Several years ago, I stumbled upon Susanne Abbuehl's CD April. It was one of those unexpected discoveries that probably only happens while aimlessly browsing at an actual record store (as opposed to iTunes or Napster or whatever the kids are doing these days…)
I was intrigued by the e. e. cummings song titles (including one poem that I ineptly attempted to set to music myself long ago), the dreamily blurry album cover, and the sheer novelty of finding a vocal jazz album on the ECM label.
It turned out to be pretty good stuff — moody, cerebral, literate chamber jazz with a touch of folk and world music, anchored by Ms. Abbuehl's understated, subtle vocals sung in English and colored by a foreign accent that I couldn't quite place. (And of course she did a much better job arranging "maggie and milly and molly and may" than I did.)
Abbuehl has now released another album with a one word title, Compass, and I've learned that she is apparently "Swiss/Dutch," which explains the odd accent. The album cover is still blurry and the label is still ECM, but James Joyce has replaced e. e. cummings in the track listing – and believe it or not, she has somehow managed to turn a chunk of Joyce's impossible to read and/or understand Finnegan's Wake into a tune of sorts. (Sure, but has she figured out The Da Vinci Code?)
Abbuehl is also brave enough to write original lyrics for Sun Ra's "A Call For All Demons" and Chick Corea's "Children's Song No. 1" this time around, and she again throws in a few of her own songs for good measure.

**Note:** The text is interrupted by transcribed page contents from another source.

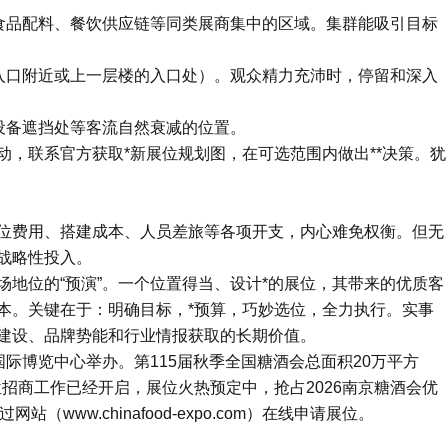
、食品配料、餐饮供应链等同类展商集中的区域。集群能吸引目标
如入口附近或上一层楼的入口处）。观众精力充沛时，停留和深入
设备遮挡处等客流自然衰减的位置。
，联系官方获取*新展位规划图，在可选范围内做出**决策。犹
位费用、搭建成本、人员差旅等各项开支，内心难免权衡。但无
战略性投入。
地位的“预演”。一个位置得当、设计*的展位，其带来的优质客
本。关键在于：明确目标，*预算，巧妙选位，全力执行。实事
建设、品牌势能和行业情报获取的长期价值。
南京国际博览中心举办。第115届秋季全国糖酒会总面积20万平方
位招商工作已经开启，展位火热预定中，抢占2026南京糖酒会优
（www.chinafood-expo.com）在线申请展位。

I was initially surprised that "Black is the Color of My True Love's Hair" appears on Compass as well, thinking that this singer lacks the hysterical temperament required to match the notoriously wrenching interpretation of this traditional song that I associate with the enigmatic Patty Waters. Abbuehl instead finds inspiration in Luciano Berio's version, offering a restrained, sparse, and elegant rendition of his transparent post-modern arrangement.
Abbuehl's band hasn't changed much — piano, clarinets, and percussion provide the instrumental accompaniment — but somehow the overall sound has become hazier, murkier, and less purposeful than what I heard on April, often drifting with that pretentious and rather aimless wistful melancholy that pervades much of the ECM jazz catalog these days. Even Corea's once jaunty "Children's Song" plods along at an almost funereal tempo, and her idea of "A Call for All Demons" is more depressive than it is demonic.
Still, I think Abbuehl is on to something… Along with Patricia Barber, she is exploring a unique new style of brainy yet accessible jazz/folk singing that may be the perfect soundtrack for long rainy days, musty used bookstores, and lonely campus coffee shops. And if you like any of these things — and hopefully you do — you'll probably like Compass (and April) too.